Matthew 24:6-8 And ye shall hear of wars and rumours of wars: see that ye be not troubled: for all these things must come to pass, but the end is not yet. For nation shall rise against nation, and kingdom against kingdom: and there shall be famines, and pestilences, and earthquakes, in divers places. All these are the beginning of sorrows.
Mark 13:7-8 And when ye shall hear of wars and rumours of wars, be ye not troubled: for such things must needs be; but the end shall not be yet. For nation shall rise against nation, and kingdom against kingdom: and there shall be earthquakes in divers places, and there shall be famines and troubles: these are the beginnings of sorrows.
1 Thessalonians 5:3 For when they shall say, Peace and safety; then sudden destruction cometh upon them, as travail upon a woman with child; and they shall not escape.
War Rumours, Threats: DANGER AHEAD: China’s Six Carrier Navy Is Just Around the Corner. What do we know about the evil number of men/mankind, the number Six (6)? The Beast and the False Prophet, each are also evil men, with an evil number of 6 assigned. All three combined, they are 666, the greatest evil on earth. Three references to evil men, three denoting God’s divine emphasis and intensity. There has never been more evil.
David Axe. The National Interest•October 2, 2019
China’s first homemade aircraft carrier left her home port of Dalian for her third sea trial on Oct. 28, 2018. The Type 001A flattop could commission into frontline service as early as 2019, according to the U.S. Defense Department — growing Beijing’s carrier force to two and giving China the world’s second-biggest flattop fleet.
The new trial will test the vessel’s weapons system, control system and communications system, Wang Yunfei, a retired Chinese navy officer, told Global Times.
The 55,000-ton carrier, which Beijing reportedly will name Shandong, is a modified version of Liaoning, China’s first flattop.

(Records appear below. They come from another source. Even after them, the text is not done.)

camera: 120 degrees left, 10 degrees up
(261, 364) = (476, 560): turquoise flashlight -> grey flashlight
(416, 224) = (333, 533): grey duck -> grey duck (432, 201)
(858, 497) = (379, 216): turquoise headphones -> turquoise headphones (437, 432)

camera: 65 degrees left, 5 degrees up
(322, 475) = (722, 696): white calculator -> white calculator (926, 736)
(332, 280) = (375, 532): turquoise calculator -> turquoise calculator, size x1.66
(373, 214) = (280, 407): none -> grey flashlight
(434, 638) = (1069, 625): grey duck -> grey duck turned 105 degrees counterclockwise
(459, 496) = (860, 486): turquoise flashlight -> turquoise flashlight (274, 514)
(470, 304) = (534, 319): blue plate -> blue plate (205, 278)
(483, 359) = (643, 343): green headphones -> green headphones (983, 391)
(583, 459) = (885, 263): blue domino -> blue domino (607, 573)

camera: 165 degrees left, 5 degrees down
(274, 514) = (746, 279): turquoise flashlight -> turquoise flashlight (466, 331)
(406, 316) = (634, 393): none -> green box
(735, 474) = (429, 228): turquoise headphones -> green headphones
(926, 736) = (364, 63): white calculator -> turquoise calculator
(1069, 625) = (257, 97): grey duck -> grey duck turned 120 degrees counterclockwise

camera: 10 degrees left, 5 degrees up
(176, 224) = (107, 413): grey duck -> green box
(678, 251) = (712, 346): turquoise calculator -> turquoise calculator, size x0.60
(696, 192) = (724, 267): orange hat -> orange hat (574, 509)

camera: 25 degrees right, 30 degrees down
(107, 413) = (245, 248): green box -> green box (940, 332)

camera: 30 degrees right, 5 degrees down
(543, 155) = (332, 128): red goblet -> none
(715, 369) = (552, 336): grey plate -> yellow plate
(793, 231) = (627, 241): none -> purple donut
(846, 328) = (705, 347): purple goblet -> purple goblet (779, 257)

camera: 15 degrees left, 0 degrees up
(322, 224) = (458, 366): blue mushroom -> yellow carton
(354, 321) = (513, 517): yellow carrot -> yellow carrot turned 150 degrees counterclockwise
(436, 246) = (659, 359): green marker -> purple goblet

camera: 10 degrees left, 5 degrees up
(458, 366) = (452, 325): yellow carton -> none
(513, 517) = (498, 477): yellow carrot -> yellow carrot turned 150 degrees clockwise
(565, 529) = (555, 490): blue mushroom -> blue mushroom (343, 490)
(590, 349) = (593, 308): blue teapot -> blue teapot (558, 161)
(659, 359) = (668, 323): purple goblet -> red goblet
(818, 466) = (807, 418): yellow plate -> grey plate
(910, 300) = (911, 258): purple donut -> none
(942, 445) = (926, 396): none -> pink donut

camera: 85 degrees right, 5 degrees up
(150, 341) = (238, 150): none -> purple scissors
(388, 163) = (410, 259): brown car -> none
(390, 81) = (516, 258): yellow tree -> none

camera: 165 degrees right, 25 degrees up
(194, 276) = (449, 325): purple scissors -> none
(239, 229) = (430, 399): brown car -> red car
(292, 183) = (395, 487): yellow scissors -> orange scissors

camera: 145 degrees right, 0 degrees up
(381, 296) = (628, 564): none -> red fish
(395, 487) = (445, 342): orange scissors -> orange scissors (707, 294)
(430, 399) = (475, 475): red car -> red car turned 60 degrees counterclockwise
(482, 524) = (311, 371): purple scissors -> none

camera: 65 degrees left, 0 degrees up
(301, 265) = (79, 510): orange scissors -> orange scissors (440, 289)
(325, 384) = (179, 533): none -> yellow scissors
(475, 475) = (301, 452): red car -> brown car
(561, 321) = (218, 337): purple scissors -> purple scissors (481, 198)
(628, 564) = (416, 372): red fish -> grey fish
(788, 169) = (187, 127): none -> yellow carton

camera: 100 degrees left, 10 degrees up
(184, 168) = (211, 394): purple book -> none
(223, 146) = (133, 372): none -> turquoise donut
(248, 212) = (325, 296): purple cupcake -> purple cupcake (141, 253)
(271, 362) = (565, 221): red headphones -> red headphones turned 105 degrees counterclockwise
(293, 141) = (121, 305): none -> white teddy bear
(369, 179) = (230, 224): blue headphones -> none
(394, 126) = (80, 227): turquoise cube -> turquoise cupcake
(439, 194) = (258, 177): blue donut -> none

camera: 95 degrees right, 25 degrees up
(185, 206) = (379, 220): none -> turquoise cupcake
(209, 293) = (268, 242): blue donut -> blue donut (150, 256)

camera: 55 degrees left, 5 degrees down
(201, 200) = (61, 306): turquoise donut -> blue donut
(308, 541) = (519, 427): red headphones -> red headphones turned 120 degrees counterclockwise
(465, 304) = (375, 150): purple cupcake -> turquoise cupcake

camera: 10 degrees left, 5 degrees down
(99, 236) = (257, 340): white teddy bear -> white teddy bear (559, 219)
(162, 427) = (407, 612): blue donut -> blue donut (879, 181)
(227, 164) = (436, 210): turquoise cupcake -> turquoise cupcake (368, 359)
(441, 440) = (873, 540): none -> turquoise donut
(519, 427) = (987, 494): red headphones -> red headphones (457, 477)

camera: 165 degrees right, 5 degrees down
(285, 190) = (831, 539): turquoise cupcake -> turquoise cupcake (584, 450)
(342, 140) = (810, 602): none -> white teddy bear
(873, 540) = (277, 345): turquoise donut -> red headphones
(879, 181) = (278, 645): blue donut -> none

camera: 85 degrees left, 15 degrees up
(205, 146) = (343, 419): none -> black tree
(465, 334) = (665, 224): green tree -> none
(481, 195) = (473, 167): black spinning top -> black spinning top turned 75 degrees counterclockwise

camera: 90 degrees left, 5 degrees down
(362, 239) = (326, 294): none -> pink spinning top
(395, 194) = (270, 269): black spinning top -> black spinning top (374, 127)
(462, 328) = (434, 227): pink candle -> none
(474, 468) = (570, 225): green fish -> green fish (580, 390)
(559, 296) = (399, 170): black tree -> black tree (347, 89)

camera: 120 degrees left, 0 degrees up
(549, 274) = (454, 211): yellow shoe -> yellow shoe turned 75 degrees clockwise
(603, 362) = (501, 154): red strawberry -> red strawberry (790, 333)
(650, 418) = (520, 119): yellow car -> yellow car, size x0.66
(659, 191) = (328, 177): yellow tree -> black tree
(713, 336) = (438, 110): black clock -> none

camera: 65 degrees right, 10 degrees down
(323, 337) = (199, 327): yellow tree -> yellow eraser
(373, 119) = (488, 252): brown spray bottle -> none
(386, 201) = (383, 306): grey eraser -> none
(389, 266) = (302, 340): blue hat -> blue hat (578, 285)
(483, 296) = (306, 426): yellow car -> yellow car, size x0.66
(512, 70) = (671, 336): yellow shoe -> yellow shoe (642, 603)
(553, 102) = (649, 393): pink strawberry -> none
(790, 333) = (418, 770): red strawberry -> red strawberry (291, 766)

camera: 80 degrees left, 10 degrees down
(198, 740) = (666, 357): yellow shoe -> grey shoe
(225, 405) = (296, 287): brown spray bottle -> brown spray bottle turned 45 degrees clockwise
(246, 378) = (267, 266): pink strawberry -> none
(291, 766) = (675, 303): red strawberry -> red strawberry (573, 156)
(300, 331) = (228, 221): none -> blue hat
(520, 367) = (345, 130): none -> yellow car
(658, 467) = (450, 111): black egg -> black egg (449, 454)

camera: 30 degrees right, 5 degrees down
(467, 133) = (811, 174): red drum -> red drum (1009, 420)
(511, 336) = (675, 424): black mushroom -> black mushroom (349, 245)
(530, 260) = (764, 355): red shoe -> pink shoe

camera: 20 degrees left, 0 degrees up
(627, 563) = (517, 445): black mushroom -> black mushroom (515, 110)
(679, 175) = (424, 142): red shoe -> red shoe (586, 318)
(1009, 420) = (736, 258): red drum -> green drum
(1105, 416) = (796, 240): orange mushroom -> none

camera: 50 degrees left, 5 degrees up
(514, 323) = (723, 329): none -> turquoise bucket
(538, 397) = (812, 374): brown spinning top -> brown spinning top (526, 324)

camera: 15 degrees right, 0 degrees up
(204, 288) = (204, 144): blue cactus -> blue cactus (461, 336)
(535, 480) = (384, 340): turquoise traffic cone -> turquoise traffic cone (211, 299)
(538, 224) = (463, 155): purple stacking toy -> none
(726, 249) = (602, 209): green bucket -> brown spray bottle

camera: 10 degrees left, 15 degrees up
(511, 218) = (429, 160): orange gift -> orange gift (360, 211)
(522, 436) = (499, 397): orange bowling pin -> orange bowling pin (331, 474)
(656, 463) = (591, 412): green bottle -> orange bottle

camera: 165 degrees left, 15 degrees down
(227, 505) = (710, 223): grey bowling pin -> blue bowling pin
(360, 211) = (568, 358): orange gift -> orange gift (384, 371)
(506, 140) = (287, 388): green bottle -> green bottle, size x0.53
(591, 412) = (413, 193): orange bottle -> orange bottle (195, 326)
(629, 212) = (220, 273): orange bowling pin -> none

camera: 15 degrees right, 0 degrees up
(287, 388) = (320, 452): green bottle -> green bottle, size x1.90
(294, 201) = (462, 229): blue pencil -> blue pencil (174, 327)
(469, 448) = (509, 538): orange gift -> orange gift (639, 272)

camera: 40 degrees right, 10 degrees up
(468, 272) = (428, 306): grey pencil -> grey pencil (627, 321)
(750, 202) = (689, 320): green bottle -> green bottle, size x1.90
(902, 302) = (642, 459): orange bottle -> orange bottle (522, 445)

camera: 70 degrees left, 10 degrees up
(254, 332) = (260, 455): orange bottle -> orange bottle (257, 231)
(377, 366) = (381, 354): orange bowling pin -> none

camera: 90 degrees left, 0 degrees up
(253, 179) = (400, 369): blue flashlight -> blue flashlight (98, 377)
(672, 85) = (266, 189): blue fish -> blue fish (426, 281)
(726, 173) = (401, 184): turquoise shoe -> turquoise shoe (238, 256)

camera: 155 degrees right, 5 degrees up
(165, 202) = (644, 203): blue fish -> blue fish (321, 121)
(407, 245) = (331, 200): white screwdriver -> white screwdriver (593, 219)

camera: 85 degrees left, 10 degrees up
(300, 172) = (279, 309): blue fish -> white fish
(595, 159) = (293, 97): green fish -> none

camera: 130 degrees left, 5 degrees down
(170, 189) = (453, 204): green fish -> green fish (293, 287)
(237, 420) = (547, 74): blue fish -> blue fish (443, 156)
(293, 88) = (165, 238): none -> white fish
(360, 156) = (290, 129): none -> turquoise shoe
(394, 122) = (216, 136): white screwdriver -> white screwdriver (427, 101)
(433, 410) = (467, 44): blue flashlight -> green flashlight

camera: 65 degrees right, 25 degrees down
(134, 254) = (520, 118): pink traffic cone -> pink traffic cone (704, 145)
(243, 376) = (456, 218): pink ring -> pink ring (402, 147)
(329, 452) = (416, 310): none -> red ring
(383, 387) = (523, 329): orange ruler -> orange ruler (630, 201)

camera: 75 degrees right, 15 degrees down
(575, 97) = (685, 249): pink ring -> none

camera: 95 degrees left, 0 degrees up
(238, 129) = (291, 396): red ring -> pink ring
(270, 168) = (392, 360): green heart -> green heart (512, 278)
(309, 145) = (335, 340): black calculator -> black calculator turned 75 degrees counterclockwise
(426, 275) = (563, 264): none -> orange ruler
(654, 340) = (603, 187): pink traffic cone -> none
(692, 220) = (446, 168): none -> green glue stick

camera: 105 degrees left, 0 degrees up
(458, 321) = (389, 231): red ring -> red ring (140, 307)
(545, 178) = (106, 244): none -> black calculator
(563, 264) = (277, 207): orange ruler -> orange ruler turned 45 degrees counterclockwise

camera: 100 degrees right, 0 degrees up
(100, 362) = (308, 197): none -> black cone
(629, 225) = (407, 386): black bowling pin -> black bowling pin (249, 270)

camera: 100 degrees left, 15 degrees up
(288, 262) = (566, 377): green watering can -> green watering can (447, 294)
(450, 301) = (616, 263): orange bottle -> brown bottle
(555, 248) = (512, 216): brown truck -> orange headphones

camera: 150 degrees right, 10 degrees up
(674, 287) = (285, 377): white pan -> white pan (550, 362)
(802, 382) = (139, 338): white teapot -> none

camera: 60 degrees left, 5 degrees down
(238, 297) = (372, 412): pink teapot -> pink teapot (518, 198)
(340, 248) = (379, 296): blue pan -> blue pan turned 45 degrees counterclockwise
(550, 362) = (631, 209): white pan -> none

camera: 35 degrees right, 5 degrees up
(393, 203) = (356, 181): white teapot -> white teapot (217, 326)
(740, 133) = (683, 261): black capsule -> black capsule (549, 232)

Liaoning is the ex-Varyag, which the Soviet Union built in the 1980s but never commissioned.
China acquired the incomplete vessel in 1998. Liaoning commissioned into the Chinese fleet in 2012. Carrying J-15 fighters and helicopters, Liaoning deployed to the western Pacific in April 2018 for her first realistic war game.
Shandong, if that indeed is the new carrier’s name, shares Liaoning’s layout and limitations. Lacking catapults, she launches planes by way of a bow-mounted ramp. That arrangement places hard limits on how heavy Liaoning’s aircraft can be — and how much weaponry and fuel they can carry.
The U.S. Navy’s own carriers use steam catapults to launch aircraft weighing as much as 50 tons. By contrast, Lianong’s ramp layout probably limits aircraft to a maximum weight of 30 tons, a former Chinese navy source revealed. A J-15 weighs nearly 20 tons empty. Fuel accounts for most of the available 10-ton payload on most missions, limiting the fighter’s weapons loadout to just a few small missiles.
But future carriers could be better as China’s decades-long investment in naval aviation begins to pay off. “Observers speculate China may eventually field a force of four to six aircraft carriers, meaning Liaoning, the Type 001A carrier and two to four additional carriers,” Ronald O’Rourke, a naval expert with the U.S. Congressional Research Service, reported in August 2018.
The United States is the biggest carrier operator, with 10 large flattops in service. France, the United Kingdom, India and Russia each possess one carrier. Several navies operate amphibious assault ships that can support fixed-wing aircraft.
A third Chinese carrier that’s under construction in Shanghai reportedly features catapults. “China’s next generation of carriers will probably have greater endurance and be capable of launching more varied types of fixed-wing aircraft, including [electronic warfare], early-warning and [anti-submarine warfare] aircraft,” the U.S. Defense Department explained in the 2018 edition of its annual report on Chinese military power.
With more and better flattops — and new aircraft to fly from them — China could greatly extend its influence across the Pacific and Indian Oceans. “By 2020, carrier-based aircraft will be able to support fleet operations in a limited air-defense role,” Jesse Karotkin, the Office of Naval Intelligence’s top China analyst, said in 2014.
“These improvements would increase the striking power of a potential carrier battle group in safeguarding China’s interests in areas beyond its immediate periphery,” the Pentagon explained in its 2018 China report.